そのハンドリングで最も優れていると定評があったのは、トライアンフのボンネビルなどバーチカルツインで、前輪19インチと現代のバイクよりやや大径。
国産のW1やXS-1など、英国流に倣ったバイクも前輪は19インチと相場が決まっていた。
リーンしていく曲がりはじめに、19インチはやや遅れて追従する大型バイクらしい安定感を重視した設定といわれていたからだ。

最新トラディショナルスポーツは、
19インチ派と18インチ派の両方が存在

ROYAL ENFIELD CLASSIC 350

ROYAL ENFIELD METEOR 350

ROYAL ENFIELD HUNTER 350

HONDA GB350

HONDA GB350S

いまトラディショナル・スポーツで人気の350クラスは、源流を英国に持ち長い間このクラスに君臨していたロイヤルエンフィールドが、最新型に刷新して用途に応じた前後の組み合わせをラインナップしている。

ベーシックなクラシックは前輪19インチと後輪を18インチのビッグバイク流の安定感を狙い、アメリカンクルーザーのメテオだと前輪19インチは変わらないが後輪に18インチでも2サイズほどワイドな設定。発表したばかりのトラディショナルのこだわりではなく、ベーシックスポーツに方向を振ったハンターでは前後とも17インチだ。
この3仕様は、まさにタイヤサイズとそれによるハンドリング・キャラクターの違いを象徴している。

このカテゴリーに後から加わったホンダGB350は、前輪19インチと後輪18インチでSのみ後輪をワイド設定。トラディショナルなハンドリングをベーシックに設定し、ワインディングを楽しむライダーにはリヤタイヤを太くしてアピールということになる。

源流の中大型2気筒トラディショナルは三者三様

本家本元のトライアンフはT100もT120も前18インチと後17インチ

INT650は意外や前後共18インチだが、走りは前19インチ的な安定感と運動性

コンチネンタルGT650もINT650と同サイズで走りは18インチ的

W800は前19インチに後18インチで、STREETとCAFEは前後18インチ

350クラスでは前19・後18がトラディショナル・スポーツのスタンダートな位置づけ。新しいハンターがベーシックスポーツとして前後17インチの最新バイク標準の仕様。
対して源流な筈のトライアンフでは、T100もT120も前17インチで後をやや小径の17インチという組み合わせ。
英国流の旧き良き時代のフロントは穏やかに追従してくるバランスは、この車格ではスポーツ性に欠けるということなのだろう。
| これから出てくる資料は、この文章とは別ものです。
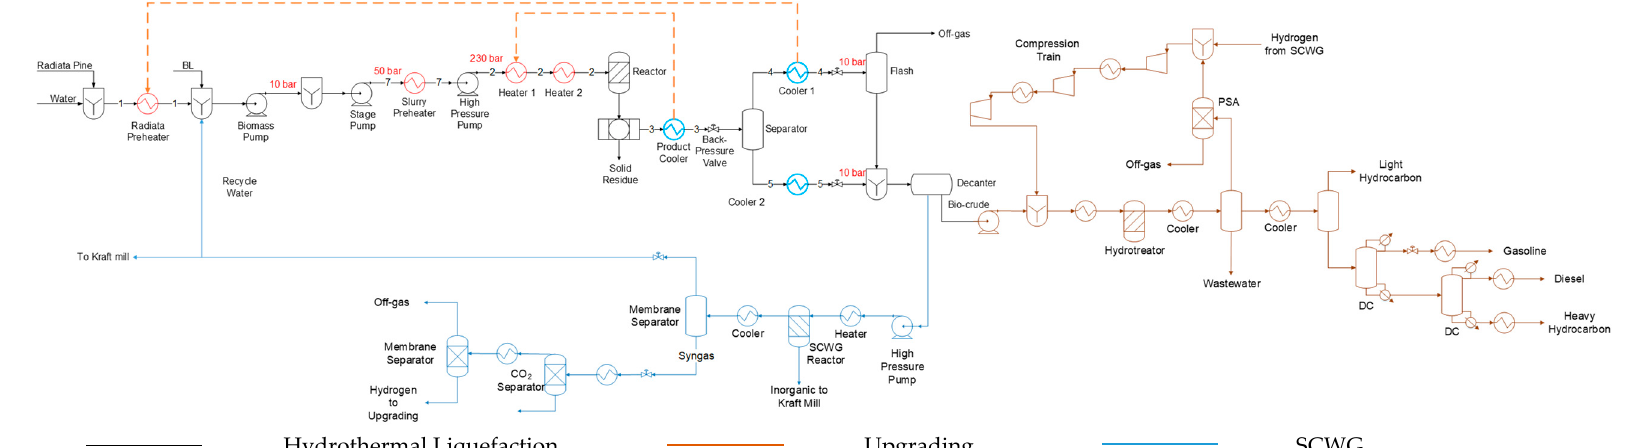
Figure 1. Process flow diagram for the kraft mill-integrated HTL process.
また走りでは19/18の、まさに正当派といえる英国トラディショナル流儀をみせるロイヤルエンフィールドのINT650は、前後18インチでこの味わいを醸し出している。バリエーションのライポジがグッと後退して前傾となるコンチネンタルGT650でも前後18インチの同サイズ。19インチは好まれていない。
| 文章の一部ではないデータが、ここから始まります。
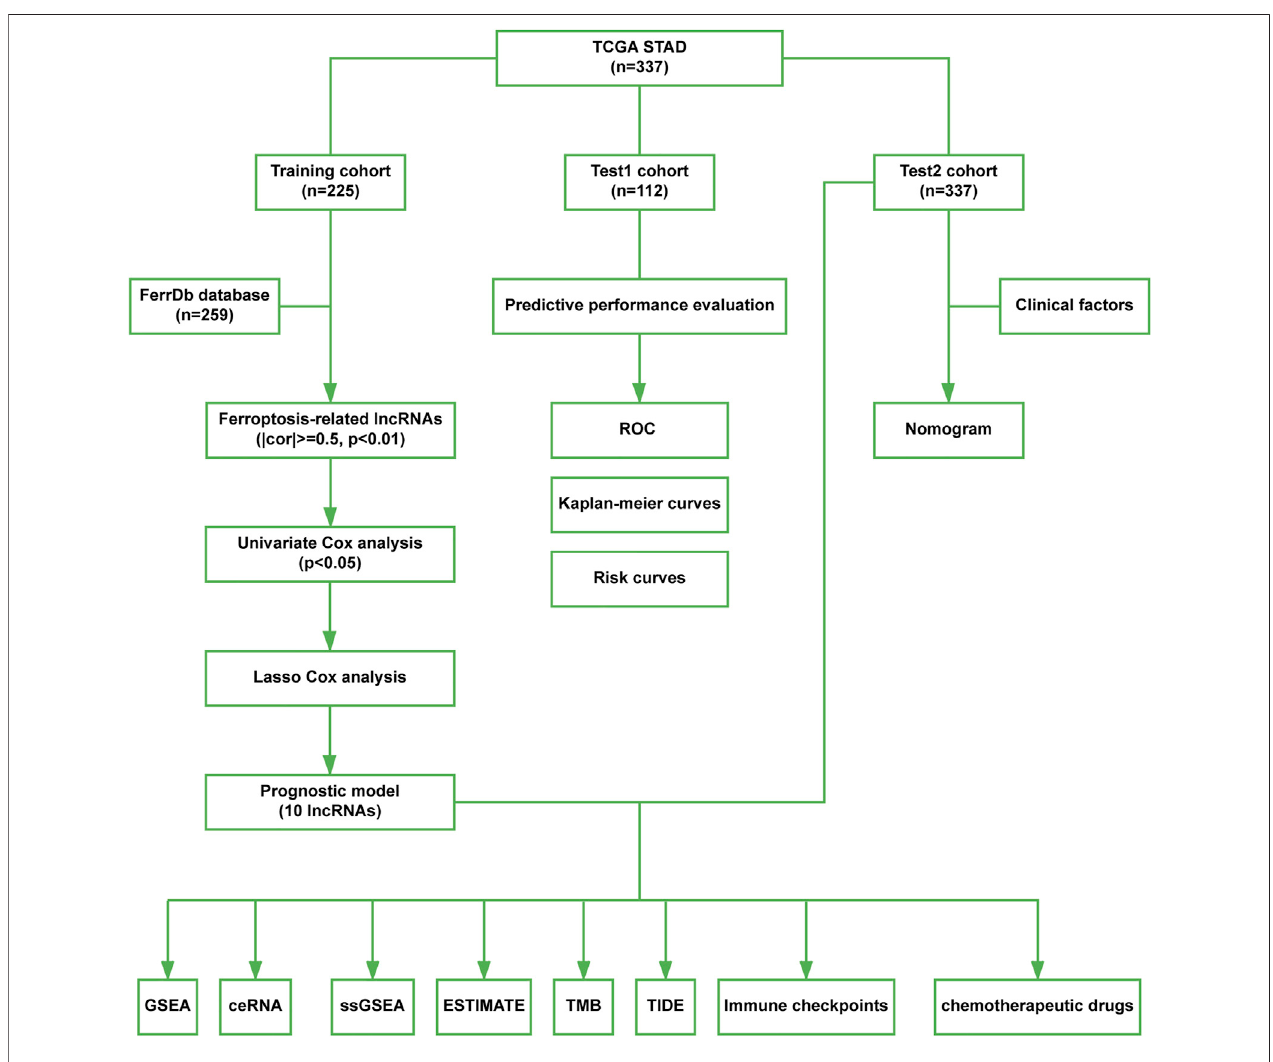
FIGURE 1 | The fl ow chart in this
そしてカワサキW800では、650の頃から前19・後18を守ってきている。ただ新しく加わったSTREETとCAFEでは前後18インチ。
走りのペースがアップするとフロント19インチはいまひとつとの判断だろう。とはいえ、前輪が遅れて追従する前が19インチの感性に馴染みやすいハンドリングは、キャリアを積んだファンに好まれているのは確かだ。